As for the real-world implications…well, their conclusion that “the consistent display of a high level of ethical leadership is especially valued” should not surprise anyone. However, the observation that “a manager who initially displays a high level of ethical leadership [but who] may not be able to maintain it over time might impact employees” should raise a few eyebrows.

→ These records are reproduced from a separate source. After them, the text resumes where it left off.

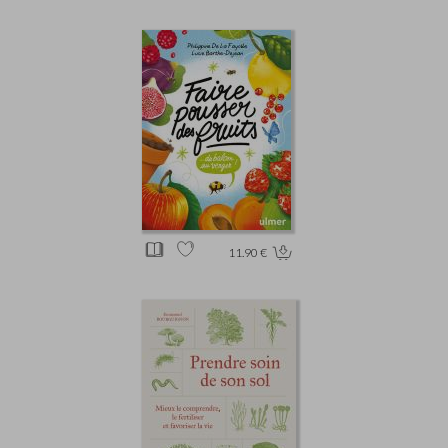
11.90 €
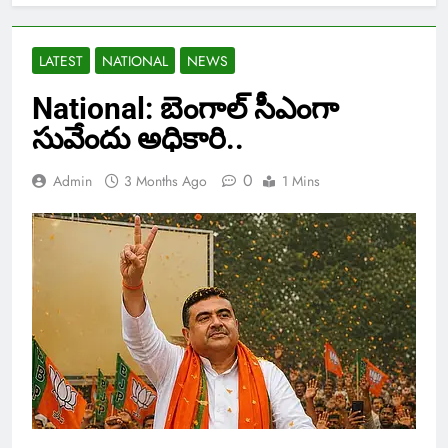
LATEST
NATIONAL
NEWS
National: బెంగాల్ సీఎంగా
సువేందు అధికారి..
0
Admin
3 Months Ago
1 Mins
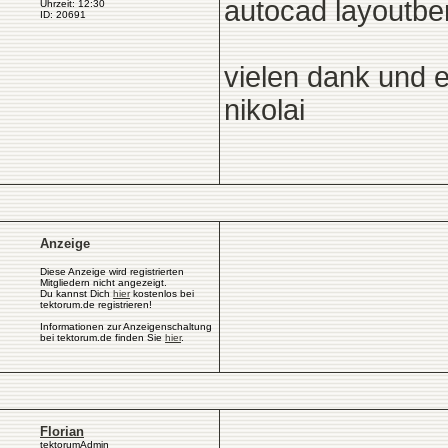
autocad layoutbe
Uhrzeit: 12:30
ID: 20691
vielen dank und e
nikolai
Anzeige
Diese Anzeige wird registrierten
Mitgliedern nicht angezeigt.
Du kannst Dich
hier
kostenlos bei
tektorum.de registrieren!
Informationen zur Anzeigenschaltung
bei tektorum.de finden Sie
hier
.
Florian
tektorumAdmin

These deductions indicate that businesses need to be alert to changes in their leaders’ morals, understand how employees perceive these changes, and appreciate how all this affects a company. As the authors say, “Once ethical leadership starts to decline from a high level, employees may become increasingly sensitive to any further declines…which signals an increasingly unfavourable future with the organization.” Similarly, “changes in ethical leadership that are witnessed by employees can…bring about significant changes in employees’ feelings [and] lighten a previously dark career future.”
As for concrete steps, the authors suggest assessing employees’ perceptions from time to time through open communication, surveys or focus groups, so companies can rapidly formulate strategic responses that promote growth and repair declines in ethical leadership.
Towards the end of their paper, the researchers note that “in a corporate world plagued by ethical scandals, managers are strongly and regularly encouraged to display a high level of ethical leadership.” This somewhat understates the importance of such behaviour: without ethics, an organization may well become unmoored from its workforce and drift, rudderless, into blackness. Ethics is, truly, serious business.
About this Research
Ng, T. W., Wang, M., Hsu, D. Y., & Su, C. (2021). Changes in perceptions of ethical leadership: Effects on associative and dissociative outcomes. Journal of Applied Psychology, 106(1), 92.